Mevrouw Snijder-Hazelhoff (VVD): Ik wil nog even verder gaan op dit punt. Hoor ik de minister nu zeggen dat zij eigenlijk afscheid wil nemen van de POP-plannen? Wij hebben zojuist de stapels op ons bureau ontvangen; een hele vracht papier. Ik zou daar op zich content mee zijn. Dan heb ik wel een vervolgvraag. Tijdens de discussie met de Franse parlementariërs hadden wij de indruk dat het buitenland, in ieder geval Frankrijk, het beeld heeft dat Nederland wél wil inzetten op pijler 2. Eigenlijk verbaasde ons dat, omdat wij niet anders begrepen dan dat deze minister gaat voor pijler 1. Kan zij wellicht een stukje van de sluier oplichten over de vraag hoe dit mogelijk is?

Minister Verburg: Op de eerste vraag luidt mijn antwoord: nee, ik ga niet terugdraaien wat wij in werking hebben gezet. Het is wel goed om stil te staan bij de vraag hoe effectief en slagvaardig een en ander tot nu toe is. Over het tweede punt kan bij de Franse minister geen misverstand bestaan. Ik ben ervan overtuigd dat de Kamerleden hun Franse collega’s hebben kunnen overtuigen van mijn inzet inzake de eerste en de tweede pijler. Ik acht hen op dit punt hoog.

Mevrouw Snijder-Hazelhoff (VVD): De vraag was andersom: hoe is het mogelijk dat zij dat dachten? Voor ons wat dat een verrassing.

Minister Verburg: Ja... Wil men echt dat ik hierop antwoord geef?

De heer Waalkens (PvdA): Eigenlijk ben ik wel een beetje in verwarring. De minister zegt dat zij inzet op versterking van de eerste pijler en dat wij via artikel 68 een afspraak over de modulatie hebben. Vervolgens zegt zij dat zij voor nul modulatie gaat. Naar mijn idee staat dit volstrekt naast de inzet die zij eerder aan de Kamer heeft gepresenteerd.

Minister Verburg: Nee, want artikel 68 en modulatie hebben niet met elkaar te maken. Modulatie is de tweede pijler en verruiming van artikel 68 is de eerste pijler. Hierover kan geen misverstand bestaan. Ik heb de Kamer naar ik meen op 7 december 2007 een brief gestuurd over de kabinetsinzet inzake de health check. Daarin is klip-en-klaar verwoord dat de Nederlandse regering kiest voor een verruimde invulling en toepassing van artikel 68, voormalig 69, en dat de Europese regering geen behoefte heeft aan extra modulatie. Modulatie zit, zoals men weet, in de tweede pijler.

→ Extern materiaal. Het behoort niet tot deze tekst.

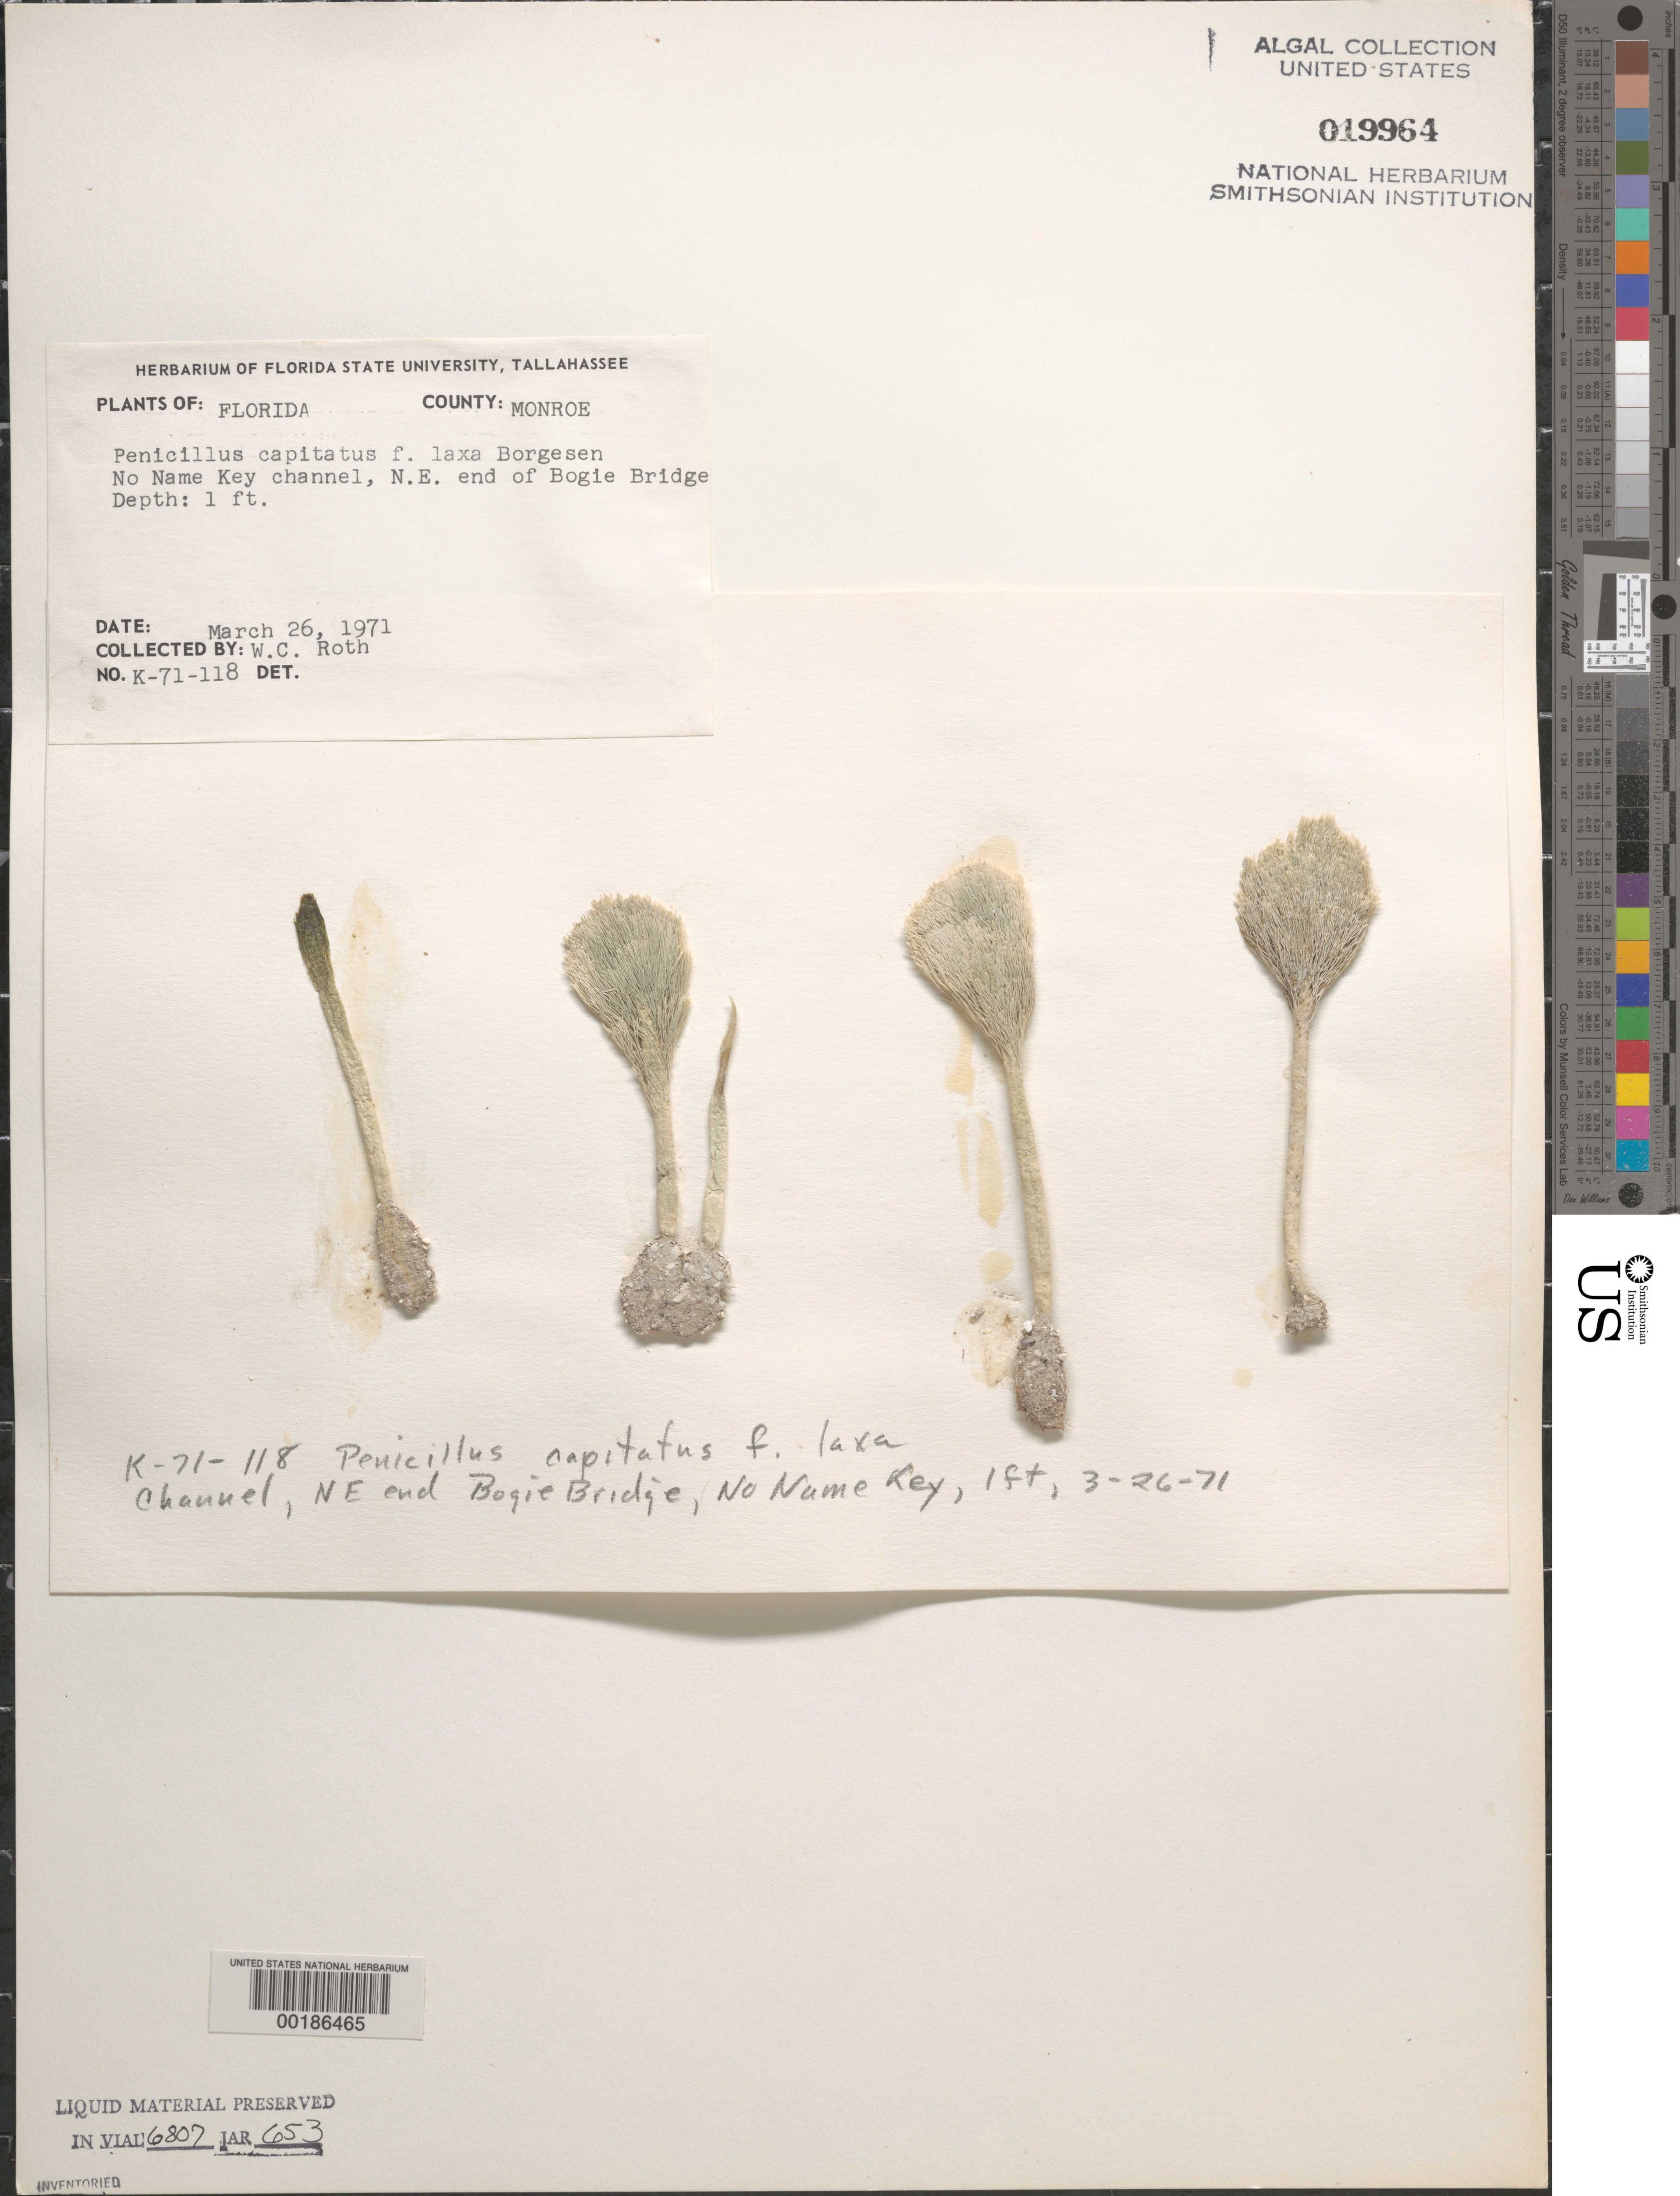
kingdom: Plantae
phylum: Chlorophyta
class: Ulvophyceae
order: Bryopsidales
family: Udoteaceae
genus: Penicillus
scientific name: Penicillus capitatus f. laxa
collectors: W. C. Roth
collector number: K-71-118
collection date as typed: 26 Mar 1971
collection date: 1971-03-26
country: United States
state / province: Florida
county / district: Monroe County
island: No Name Key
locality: Bogie Bridge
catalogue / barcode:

Dan kom ik te spreken over melkquotering en Europese verevening. Ook daarvan heb ik al gezegd dat wij inzetten op een jaarlijkse groei van 2 à 3%. Willen wij een zachte landing krijgen in 2015, dan zullen wij de boeren perspectief moeten bieden. Ik heb hierbij opgemerkt – ik herhaal dit met name voor de heer Dibi – dat de milieugebruiksruimte hierbij het kaderstellend geheel is. Het is dus aan de boeren zelf om te besluiten om meer te gaan produceren binnen de geldende randvoorwaarden. Wij gaan deze niet oprekken. Het betreft gewone mogelijkheden die de boeren bekend zijn. Wij hebben ons hieraan te houden. De veronderstelling dat dit van alles en nog wat meer aan ongewenste resultaten en effecten zou opleveren, is onjuist. Boeren weten heel goed waar zij zich aan te houden hebben. Is een en ander haalbaar in de onderhandelingen? Wij zullen hiervoor nog wel stevig robbertje moeten onderhandelen. Immers, er zijn veel grote lidstaten, waaronder inderdaad Duitsland en Frankrijk, die op dit moment niet voelen voor een verdere quotumgroei. Bovendien heeft het Europees Parlement aangegeven dat het een quotumverhoging van 5% te hoog vindt en dat het liever een quotumverhoging van in totaal 2% ziet. Ik vind dit zorgelijk. Tegelijkertijd zeg ik dat wij goed kijken naar mogelijke alternatieven. Ik wil vasthouden aan onze inzet, maar ik wil ook kijken naar alternatieven om uiteindelijk tot een heel goed resultaat te komen. Bij deze andere mogelijkheden kun je denken aan vormen van verevening. Dit is een suggestie die eerder door de Kamer is gedaan. Ook sommige belangenbehartigingsorganisaties hoor ik erover. Volgens mij moeten wij hierover echter niet al te romantisch denken. Waarom? Als je hiervoor al zou willen kiezen, betekent dit verevening achteraf. En verevening achteraf betekent dat je pas na een jaar een vorm van verevening kunt toepassen. Hoe kun je de agrarische sector een perspectief bieden richting 2015, terwijl je toch te maken kunt krijgen met een vrij stevige fluctuatie? Het ene jaar zullen zoveel quota te verevenen zijn en het andere jaar weer andere hoeveelheden. Ik vind dat wij dit nader moeten bezien, maar ik waarschuw wel om hierover niet te romantisch en te gemakkelijk te denken.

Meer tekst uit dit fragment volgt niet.